Mobile Market at West Central Community Center has regular volunteers and a group from Mukogawa.  Photos courtesy of Second Harvest


In a normal month, Second Harvest Inland Northwest distributes between 2.6 and 3 million pounds of food to more than 200 partners in 21 counties of Eastern Washington and five counties of North Idaho, according to Eric Williams, community partnerships director of Second Harvest of the Inland Northwest.

"In January, we will be lucky if we can distribute between 1.8 and 1.9 million pounds, so we had to notify 80 of our partners that we wouldn't be able to distribute food to them until we can get more supplies," he said.

This disruption results from a combination of factors—high inflation, lower crop production and a decrease in donations all at the same time.

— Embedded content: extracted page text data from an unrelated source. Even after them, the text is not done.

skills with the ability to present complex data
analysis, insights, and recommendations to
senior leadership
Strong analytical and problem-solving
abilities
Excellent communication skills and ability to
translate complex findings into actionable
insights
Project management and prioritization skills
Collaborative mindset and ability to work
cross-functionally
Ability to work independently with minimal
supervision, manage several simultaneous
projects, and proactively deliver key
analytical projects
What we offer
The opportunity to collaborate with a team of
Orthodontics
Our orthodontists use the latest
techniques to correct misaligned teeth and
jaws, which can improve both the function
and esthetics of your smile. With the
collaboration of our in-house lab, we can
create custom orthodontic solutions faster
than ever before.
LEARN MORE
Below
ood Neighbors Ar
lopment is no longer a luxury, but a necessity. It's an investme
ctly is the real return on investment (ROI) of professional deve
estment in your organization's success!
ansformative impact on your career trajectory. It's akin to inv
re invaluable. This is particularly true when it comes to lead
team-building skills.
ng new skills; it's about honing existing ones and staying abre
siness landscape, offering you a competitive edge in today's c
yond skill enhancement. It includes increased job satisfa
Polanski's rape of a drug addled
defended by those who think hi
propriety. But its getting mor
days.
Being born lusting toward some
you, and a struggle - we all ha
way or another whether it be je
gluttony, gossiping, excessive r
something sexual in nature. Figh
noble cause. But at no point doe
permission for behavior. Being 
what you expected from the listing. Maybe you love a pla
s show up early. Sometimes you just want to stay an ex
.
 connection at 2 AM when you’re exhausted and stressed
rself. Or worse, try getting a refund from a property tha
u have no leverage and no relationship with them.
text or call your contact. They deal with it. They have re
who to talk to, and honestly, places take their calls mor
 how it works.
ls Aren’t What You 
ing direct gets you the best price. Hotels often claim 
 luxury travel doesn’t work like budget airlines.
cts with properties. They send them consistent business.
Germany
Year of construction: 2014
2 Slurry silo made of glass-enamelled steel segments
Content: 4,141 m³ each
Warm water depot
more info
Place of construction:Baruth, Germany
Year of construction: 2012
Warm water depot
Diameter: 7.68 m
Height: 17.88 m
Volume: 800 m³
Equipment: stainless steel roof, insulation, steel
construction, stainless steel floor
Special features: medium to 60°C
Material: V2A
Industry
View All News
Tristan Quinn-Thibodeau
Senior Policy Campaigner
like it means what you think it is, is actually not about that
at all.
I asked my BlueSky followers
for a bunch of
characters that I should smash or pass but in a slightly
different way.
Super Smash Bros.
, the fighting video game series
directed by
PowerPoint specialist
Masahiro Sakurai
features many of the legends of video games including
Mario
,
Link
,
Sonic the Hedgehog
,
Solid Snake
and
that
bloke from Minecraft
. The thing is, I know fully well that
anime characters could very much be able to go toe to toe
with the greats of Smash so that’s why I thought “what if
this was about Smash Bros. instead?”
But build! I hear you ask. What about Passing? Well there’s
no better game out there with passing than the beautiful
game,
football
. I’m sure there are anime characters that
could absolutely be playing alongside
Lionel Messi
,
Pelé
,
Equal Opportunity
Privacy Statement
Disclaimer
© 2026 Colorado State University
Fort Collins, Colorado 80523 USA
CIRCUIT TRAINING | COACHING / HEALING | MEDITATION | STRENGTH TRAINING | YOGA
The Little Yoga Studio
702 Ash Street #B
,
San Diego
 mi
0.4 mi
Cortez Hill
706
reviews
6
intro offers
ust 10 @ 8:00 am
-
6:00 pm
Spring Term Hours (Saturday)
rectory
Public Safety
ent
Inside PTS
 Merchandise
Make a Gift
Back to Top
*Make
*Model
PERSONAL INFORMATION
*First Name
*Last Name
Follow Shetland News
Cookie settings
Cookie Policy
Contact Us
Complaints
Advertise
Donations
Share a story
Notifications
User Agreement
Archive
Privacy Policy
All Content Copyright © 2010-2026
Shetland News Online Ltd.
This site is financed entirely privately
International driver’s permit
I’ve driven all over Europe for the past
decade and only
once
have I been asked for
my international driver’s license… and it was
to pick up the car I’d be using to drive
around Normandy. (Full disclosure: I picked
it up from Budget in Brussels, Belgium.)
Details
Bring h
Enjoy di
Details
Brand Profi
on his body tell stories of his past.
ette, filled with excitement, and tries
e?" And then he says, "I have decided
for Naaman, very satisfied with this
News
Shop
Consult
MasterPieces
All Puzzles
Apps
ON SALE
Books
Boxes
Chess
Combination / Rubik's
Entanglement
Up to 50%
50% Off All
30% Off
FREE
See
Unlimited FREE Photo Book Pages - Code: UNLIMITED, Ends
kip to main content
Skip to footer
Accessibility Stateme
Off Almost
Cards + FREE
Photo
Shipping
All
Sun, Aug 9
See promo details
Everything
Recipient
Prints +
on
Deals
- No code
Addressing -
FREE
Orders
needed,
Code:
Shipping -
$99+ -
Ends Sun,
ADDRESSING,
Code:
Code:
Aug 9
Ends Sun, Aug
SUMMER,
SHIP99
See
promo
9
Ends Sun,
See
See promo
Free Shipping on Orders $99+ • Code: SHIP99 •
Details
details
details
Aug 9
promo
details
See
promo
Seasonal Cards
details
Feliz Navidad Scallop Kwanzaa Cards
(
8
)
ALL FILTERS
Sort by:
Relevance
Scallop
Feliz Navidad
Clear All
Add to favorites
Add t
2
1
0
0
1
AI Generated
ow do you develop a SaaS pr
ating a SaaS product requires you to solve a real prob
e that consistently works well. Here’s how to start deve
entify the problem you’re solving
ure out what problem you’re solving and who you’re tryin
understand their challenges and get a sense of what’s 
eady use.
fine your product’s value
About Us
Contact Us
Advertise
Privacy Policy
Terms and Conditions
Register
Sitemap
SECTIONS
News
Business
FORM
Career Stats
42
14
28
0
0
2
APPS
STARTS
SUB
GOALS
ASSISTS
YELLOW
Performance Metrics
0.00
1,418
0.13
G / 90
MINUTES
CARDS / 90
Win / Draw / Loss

"High inflation, particularly of food prices, means that people need us more," Eric said, "but at the same time with the decrease in food and the increase in gas prices, we simply can't afford to spend the $1,000 or so it takes to put gas in our two semi-trucks for delivery when they are only a third or a fourth full."

The good news at this time for Second Harvest is that they are still able to continue food distribution for those partners who come each month to pick up their own food and continue the Mobile Market and Bite2Go programs as usual.

In the Mobile Market program, a refrigerated truck transports 8,000 to 10,000 pounds of food to community centers, church parking lots, businesses, and other locations. Volunteers can deliver food to as many as 300 families and usually operate in rural areas where there is less access to fresh produce and other perishable foods.

A second part of the program allows Second Harvest to deliver food directly to people facing hunger with a converted public bus transformed into a walk-through market. The bus can visit sites that larger food delivery trucks can't access and allows Second Harvest to increase the number and frequency of its food access points. The bus also targets specific populations like families with children or seniors in retirement communities. Up to 75 families receive food at each distribution.

Second Harvest's Bite2Go weekend backpack program, in partnership with At The Core, provides nearly 6,000 elementary, middle and high school students easy-to-open, single-serving, nutritious, nonperishable food for meals and snacks during the school year.

Eric praised the generosity of the many people who make the program possible: farmers, grocery store managers and volunteers.  At the same time, he acknowledged that they need more help and volunteers.